Enfin, la Commission européenne a présenté ses recommandations dans le cadre du semestre européen, dont Fabienne Keller et François Marc nous rendent compte régulièrement. Les déficits espagnol et portugais demeurent préoccupants. La Grèce va bénéficier d’une enveloppe de 10, 3 milliards d’euros débloquée par le mécanisme européen de stabilité. Il faut y voir le signe d’une reconnaissance de l’engagement grec sur la voie des réformes, un chemin encore long et difficile sur lequel nos amis grecs ne doivent pas s’arrêter. La situation demeure toutefois fragile. La présidente Michèle André, le rapporteur général Albéric de Montgolfier, notre collègue Simon Sutour et moi-même restons particulièrement vigilants sur ce sujet.

Concernant la France, la Commission souligne l’objectif d’une correction durable du déficit excessif en 2017, celui de pérenniser les mesures de réduction du coût de travail, de réduire les impôts sur la production et le taux nominal de l’impôt sur les sociétés, ou encore de promouvoir les accords d’entreprise en concertation avec les partenaires sociaux. Autant de défis que notre pays devra finir par relever ! Au-delà, on voit bien les trop grandes divergences entre nos économies. C’est aussi le manque d’harmonisation fiscale et sociale qui doit être souligné, un sujet particulièrement délicat qui explique aussi que nos amis d’outre-Rhin commencent à douter de la confiance qu’ils peuvent avoir en notre pays.

Pour finir, je veux évoquer trois sujets d’une grande actualité.

L’Union européenne s’apprête à prolonger les sanctions contre la Russie. Le Sénat a pourtant appelé tout récemment à un allégement progressif et partiel de ces sanctions, en particulier des sanctions économiques, en liant cet allégement à des progrès significatifs et ciblés dans la mise en œuvre des accords de Minsk. Nous invitons le Gouvernement à agir dans le sens préconisé par la résolution du Sénat, relativement équilibrée, qui invite à rétablir un contact et un dialogue avec le partenaire russe.

Deuxième sujet : le président Juncker va demander aux États membres de reconfirmer le mandat de la Commission européenne pour la négociation du traité transatlantique.

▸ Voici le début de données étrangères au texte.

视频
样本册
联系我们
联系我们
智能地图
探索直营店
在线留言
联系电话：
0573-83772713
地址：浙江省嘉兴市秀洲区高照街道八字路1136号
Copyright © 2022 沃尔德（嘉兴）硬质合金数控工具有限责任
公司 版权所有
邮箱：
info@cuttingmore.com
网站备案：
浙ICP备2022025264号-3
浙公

Ce projet ne peut être bénéfique que s’il est bien négocié, c’est-à-dire s’il est équilibré. L’Union doit rester ferme sur ses intérêts, en particulier l’ouverture des marchés publics et la protection de ses indications géographiques.

Enfin, dernier sujet que je souhaitais évoquer, le Conseil européen devrait débattre de la coopération avec l’OTAN. Nous demandons, au Sénat, un débat stratégique pour définir une vision à long terme de l’avenir de la politique de sécurité et de défense commune.

Les États de l’Union européenne également membres de l’OTAN doivent veiller, lors du prochain sommet de Varsovie, à la cohérence des stratégies respectives de l’Union et de l’Organisation atlantique. C’est aussi l’un des messages qu’avec quelques collègues, nous avons porté à nos homologues polonais la semaine passée.